Apa yang terlintas di pikiran kita ketika kita mendengar kata “Hearing Departemen”? Apakah sebuah wadah aspirasi mahasiswa? Ataukah sebuah acara formalitas KMTSL belaka?
Hearing Departemen seharusnya menjadi wadah satu-satunya bagi mahasiswa dalam menyampaikan aspirasinya kepada manajemen Departemen Teknik Sipil dan Lingkungan (DTSL). Bahkan, menurut Ketua Keluarga Mahasiswa Teknik Sipil dan Lingkungan (KMTSL) 2023/2024, Hearing Departemen merupakan sebuah agenda yang mewadahi mahasiswa untuk berdiskusi “dua arah” dengan manajemen DTSL.
Akan tetapi, pelaksanaan Hearing Departemen masih jauh dari definisi yang kita harapkan. Ekspektasi kita seolah runtuh sesaat kita masuk ke dalam ruangan yang diselimuti kesunyian. Bungkamnya suara mahasiswa terdengar ketika master of ceremony (MC) mengetuk microphone untuk memulai jalannya acara. Format acara pun sukses memberikan panggung bagi para pihak tertentu untuk mendominasi jalannya diskusi. Singkatnya waktu pelaksanaan seolah membenarkan label acara ini sebagai ajang validasi segala keputusan dan kebijakan yang sudah ada. Lalu pentingkah adanya Hearing Departemen ini?

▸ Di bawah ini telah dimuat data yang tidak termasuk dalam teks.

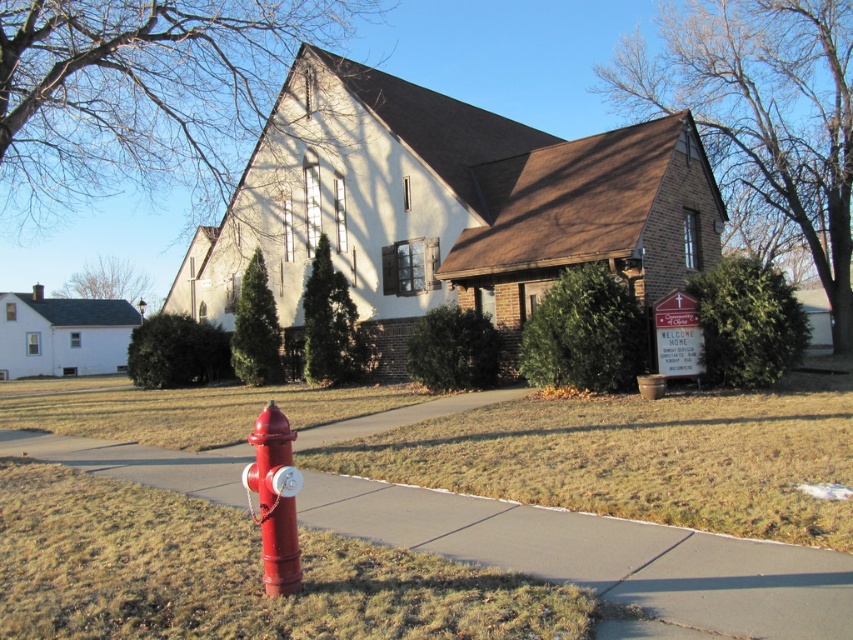
You are a delivery person trying to park your 1.5 meter wide delivery van near the church. The parking spot is located between the smooth concrete pavement at lower center and the shiny red fire hydrant at lower left. Can your van fit in the space between them?

The smooth concrete pavement at lower center is wider than the shiny red fire hydrant at lower left. However, the exact width of the parking space between them isn t specified in the objects description. The answer can t be determined with the given information.

You are a delivery person trying to place a heavy box on the ground near the shiny red fire hydrant at lower left. The box is 10 cm tall. Can you place it on the smooth concrete pavement at lower center without it being obstructed by the fire hydrant?

The smooth concrete pavement at lower center has a lesser height compared to shiny red fire hydrant at lower left, so the box can be placed there as the pavement is lower and the fire hydrant is taller, allowing enough space.

You are a delivery person approaching the church and need to park your vehicle on the smooth concrete pavement at lower center. However, there is a shiny red fire hydrant at lower left nearby. Can you safely park your vehicle without blocking the fire hydrant?

The smooth concrete pavement at lower center is larger in size than the shiny red fire hydrant at lower left, so there should be enough space to park the vehicle without blocking the hydrant.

Apabila kita mengesampingkan KPI (key performance indicator) KMTSL, Hearing Departemen patut dijadikan sorotan utama bagi mahasiswa, tanpa terkecuali. Hearing Departemen seharusnya dijadikan salah satu patokan dari wujud demokrasi mahasiswa di lingkungan DTSL. KMTSL sebagai mediator antara mahasiswa dengan departemen memiliki kewajiban untuk melaksanakannya secara maksimal, mulai dari penampungan aspirasi hingga pelaksanaan acaranya. Akan tetapi, terpangkasnya 101 suara aspirasi menjadi 10 suara patut dipertanyakan. Apakah benar 10 suara aspirasi yang terpilih benar-benar merepresentasikan 101 suara—yang seharusnya menjadi hak seluruh pemberi suara aspirasi? Sudahkah penyeleksian suara aspirasi tersebut transparan? Ataukah ada campur tangan pihak tertentu dalam menentukan suara mana yang dapat dan tidak dapat diangkat?

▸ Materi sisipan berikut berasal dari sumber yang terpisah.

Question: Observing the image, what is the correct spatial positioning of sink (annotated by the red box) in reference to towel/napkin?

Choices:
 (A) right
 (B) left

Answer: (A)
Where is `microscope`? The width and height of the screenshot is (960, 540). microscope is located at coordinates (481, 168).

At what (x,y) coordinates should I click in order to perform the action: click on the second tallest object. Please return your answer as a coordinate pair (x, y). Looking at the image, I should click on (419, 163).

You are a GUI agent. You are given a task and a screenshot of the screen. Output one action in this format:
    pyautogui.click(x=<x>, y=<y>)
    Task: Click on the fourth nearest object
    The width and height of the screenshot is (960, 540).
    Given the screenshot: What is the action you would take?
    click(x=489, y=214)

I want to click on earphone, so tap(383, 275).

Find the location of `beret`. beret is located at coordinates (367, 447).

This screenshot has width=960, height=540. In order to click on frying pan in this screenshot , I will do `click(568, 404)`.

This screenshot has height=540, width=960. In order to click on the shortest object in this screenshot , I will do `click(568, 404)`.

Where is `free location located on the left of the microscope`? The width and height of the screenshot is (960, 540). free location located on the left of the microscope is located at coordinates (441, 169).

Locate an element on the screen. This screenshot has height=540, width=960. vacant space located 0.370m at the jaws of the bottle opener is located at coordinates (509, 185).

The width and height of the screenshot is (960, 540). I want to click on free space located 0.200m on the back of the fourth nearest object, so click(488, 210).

Sebagai seorang mahasiswa, sudah selayaknya kita berjuang mempertanyakan hak kita sama lantangnya dengan memperjuangkan kewajiban kita. Membayar uang kuliah tunggal (UKT) hingga berjuang menyelesaikan tugas besar dan laporan praktikum adalah kewajiban yang patut kita penuhi. Akan tetapi, pernahkah kita mempertanyakan hak apa yang seharusnya kita dapatkan dalam mengenyam pendidikan di DTSL? Ataukah peran kita hanya sebagai pengamat pasif yang apatis akan problematika yang terjadi di departemen tercinta kita ini?
Tulisan ini diangkat sebagai wujud keresahan. Keresahan akan mahasiswa yang apatis dan tidak berani menyampaikan aspirasinya secara aktif, keresahan akan keluarga mahasiswa yang kurang memprioritaskan kepentingan mahasiswanya, serta keresahan akan departemen yang sekadar memvalidasi kebijakan dan keputusan yang sudah ada. Masihkah Hearing Departemen ini layak kita sebut sebagai wadah aspirasi? Sudah sempurnakah DTSL di mata mahasiswa? Biarkan 91 suara aspirasi yang terbuang sia-sia itu bicara.